I just solved  a bug which stemmed from the fact I forgot that javascript is a referential language, i.e. if you have a variable and you set another variable equal to it then it doesn’t in general clone the original variable, but merely just points both variables towards the same underlying object. This only applies to Arrays and Objects though, and to prove it here is a little demo (it turns out you can embed javascript straight into wordpress posts now!)

Irritatingly, if you have a bug which is caused by forgetting this principle then this will also make it hard to debug because it also affects how firebug reports information to you. When you console.log() an object or an array, firebug does the same as javascript – it creates a reference to an underlying object in the DOM. So, if you’ve been logging an object repeatedly in order to pinpoint when a rogue change takes place firebug will consistently provide you with references to the object as it is after your script’s finished running – not much use.

However, there is an easy way out*. console has methods other than .log(), and possibly the most useful is console.dir(). console.dir() takes a snapshot of any object or array, printing out each of its properties without maintaining a reference to the underlying object, and therefore giving a you a snapshot of an object as it is at the time.

*And a hard way (console.log() the properties of an object individually), which is how I resolved my bug, before  looked into what other methods console had

Ternary gets a turn

Thursday, December 3rd, 2009

I’ve recently started using the ternary operator more. For those not in the know already, it’s a bit like shorthand for

if () {
} else {
}

but with a few similarities to other parts of the language too (NB this is based on the javascript implementation – other languages may differ slightly).

So, in the simplest case, instead of writing

if (statement)
{
   codeblock1
} else {
   codeblock2
}

we can write

(statement) ? codeblock1 : codeblock2 ;

which is a great way of cutting down on lines of code when each code block is only a single line. A few tricks to make using it more fulfilling are as follows.

The ternary operator can be split over two lines

So instead of

(statement) ? codeline1 : codeline2 ;

I mostly use

(statement) ? codeline1 :
              codeline2 ;

I find it more readable, as it really draws out the structure of what the code is doing. It also looks a bit like a switch statement (which, incidentally, I hear runs slow in javascript), which will come in useful later.

You can get rid of the brackets/parentheses

I tend to leave them in though as if the statement to be queried is long it would otherwise be easy to not notice that at the end of it comes a ?. The brackets remind you that what’s within is to be evaluated as true or false.

_SUPPLIED DATA_
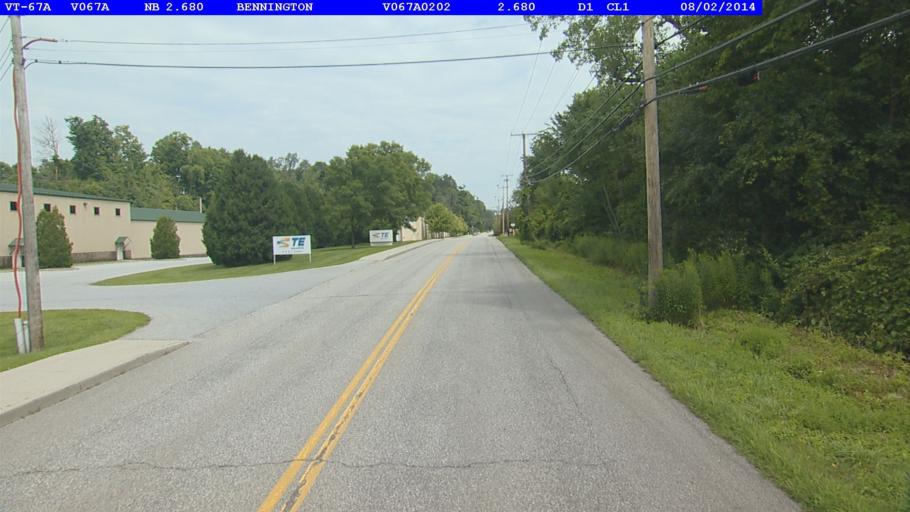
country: US
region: Vermont
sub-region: Bennington County
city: North Bennington
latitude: 42.9212
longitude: -73.2463
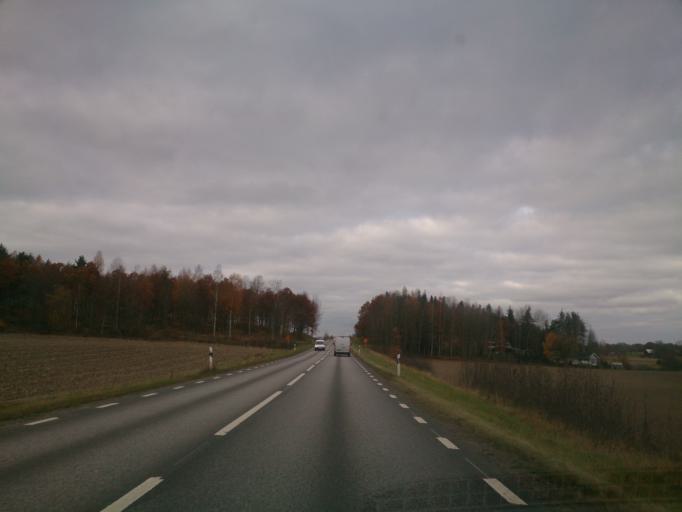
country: SE
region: OEstergoetland
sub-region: Linkopings Kommun
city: Linghem
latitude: 58.3776
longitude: 15.8032
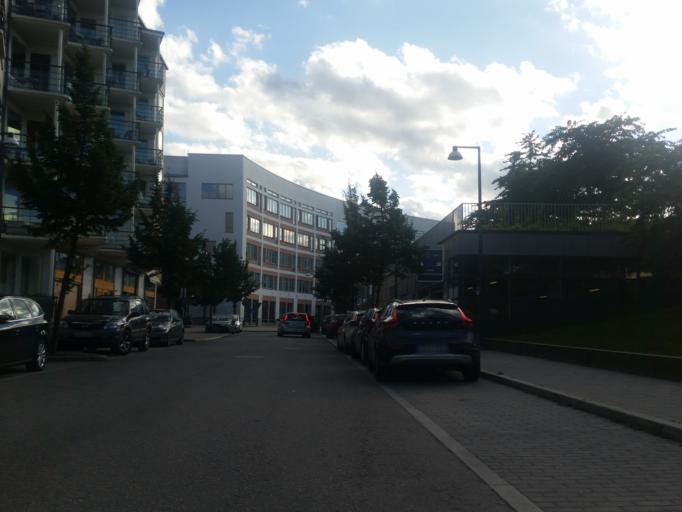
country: SE
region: Stockholm
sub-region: Stockholms Kommun
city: OEstermalm
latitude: 59.3047
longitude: 18.0981
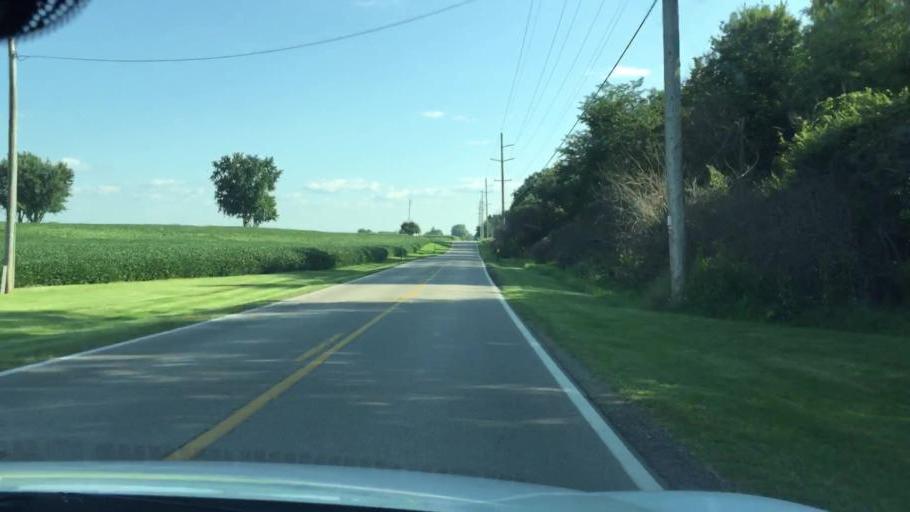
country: US
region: Ohio
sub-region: Clark County
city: Northridge
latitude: 39.9493
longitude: -83.7095
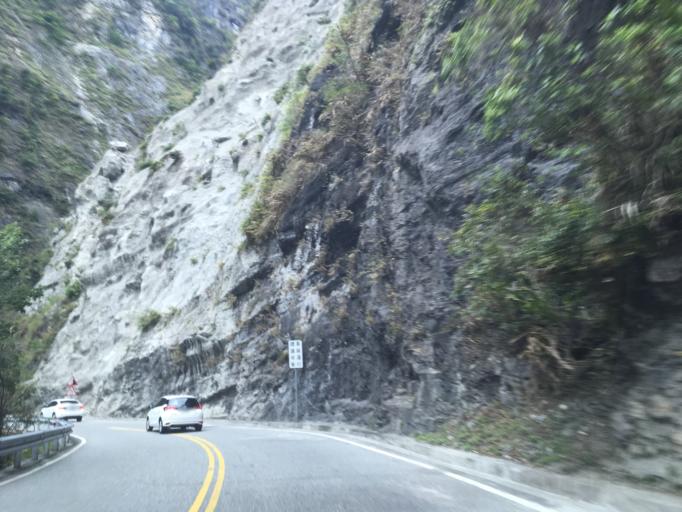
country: TW
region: Taiwan
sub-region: Hualien
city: Hualian
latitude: 24.1742
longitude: 121.5238
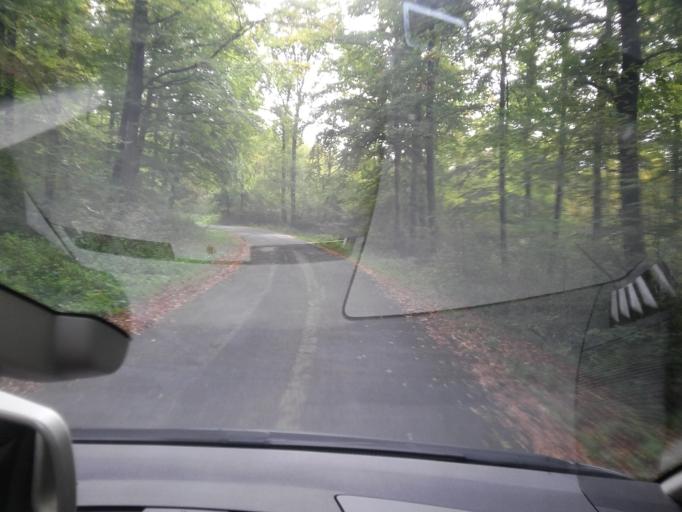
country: BE
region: Wallonia
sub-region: Province du Luxembourg
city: Attert
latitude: 49.7106
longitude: 5.7869
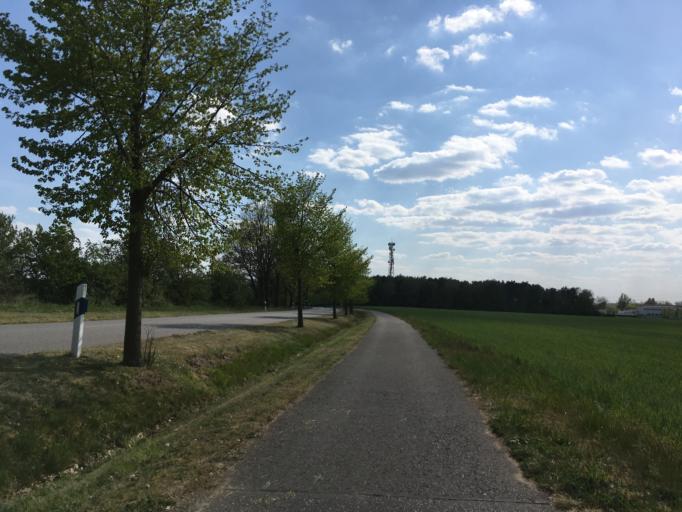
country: DE
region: Brandenburg
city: Ahrensfelde
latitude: 52.5933
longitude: 13.5656
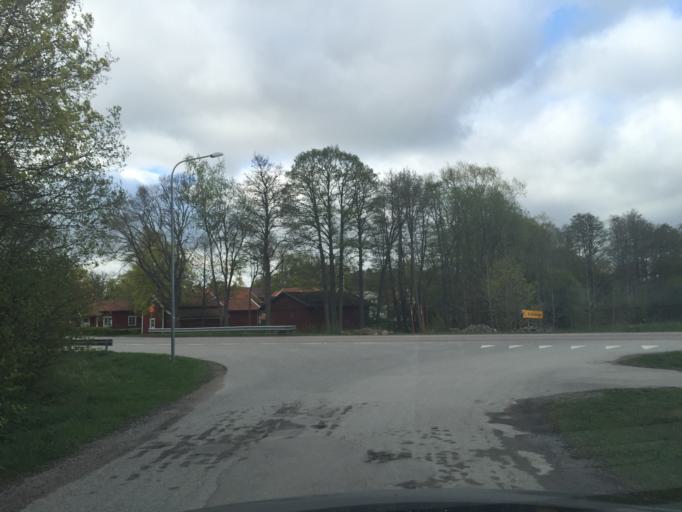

_PROBLEM DESCRIPTION_
Extend the JavaScript blog text above the rows, starting after its last sentence on the brackets around the ternary operator's condition.

_ANSWER TO THE EXERCISE_
The ternary operator doesn’t have to start the line, and often shouldn’t

The following lines are equivalent:

(cetacean.mass > 1000) ? var family = 'whale' : var family = 'dolphin';
var family = (cetacean.mass > 1000) ? 'whale' : 'dolphin';

As you can see the second version results in less code, which is also easier to comprehend as the action of the line – assigning a value to a variable – is clear from the beginning of the line. As a rule of the thumb I put as little within the ternary operator as possible.

(As an aside the && and || operators – normally seen within if statements – can also be employed, using similar syntax, to assign values to variables. This is why I don’t think it’s fair to say that the ternary operator is just shorthand for if … else …, as it bears similarities to other bits of the language too. )

Sometimes the ternary operator can’t start the line

The only example I’ve come across so far is

return (cetacean.mass > 1000) ? 'whale' : 'dolphin';

Putting the return after the statement to be queried causes an error.

The ternary operator can be nested to emulate ‘else if’

First of all

if(statement1) {
  code1
} else if (statement2) {
  code2
} else if (statement3) {
  code3
} else {
  code4
}

Can be rewritten as

if(statement1) {
  code1
} else {
  if (statement2) {
    code2
  } else {
    if (statement3) {
      code3
    } else {
      code4
    }
  }
}

and so on for more statements.

But we know ifs can be rewritten using ternary, so it’s also equivalent to:

(statement1) ? code1: ((statement2) ?  code2 :( (statement3):?code3: code4));

which can unbelievably be rewritten on more lines as

(statement1) ? code1 :
(statement2) ? code2 :
(statement3):? code3 :
               code4 ;

So now you can construct very concise, relatively fast and, in my humble opinion, readable if … else …/switch statements. This is particularly valuable for defning  the value of a variable quickly, and based on a variety of conditions, eg:

var family = (cetacean.mass > 1000)             ? 'whale' :
             (cetacean.noseshape == 'cylinder') ? 'dolphin':
                                                  'porpoise';

Neat!

This literally changes

Monday, November 30th, 2009

You should know that I’ve built up a lot of half-written posts recently, mostly about javascript, so this blog, as it emerges from semi-hibernation, is gonna get code-ier and more out of date as I work backwards.

So to begin at the end, I recently came across a bug which is far from obvious to track down. Look at the code below.

var MyClass = function() {
  this.a = 'dolphin';
  this.getA = function() {
    return this.a;
  }
}

myObject = new MyClass();
var callbacks = {callback1: myObject.getA}
newA = callbacks.callback1();

What will the value of newA be?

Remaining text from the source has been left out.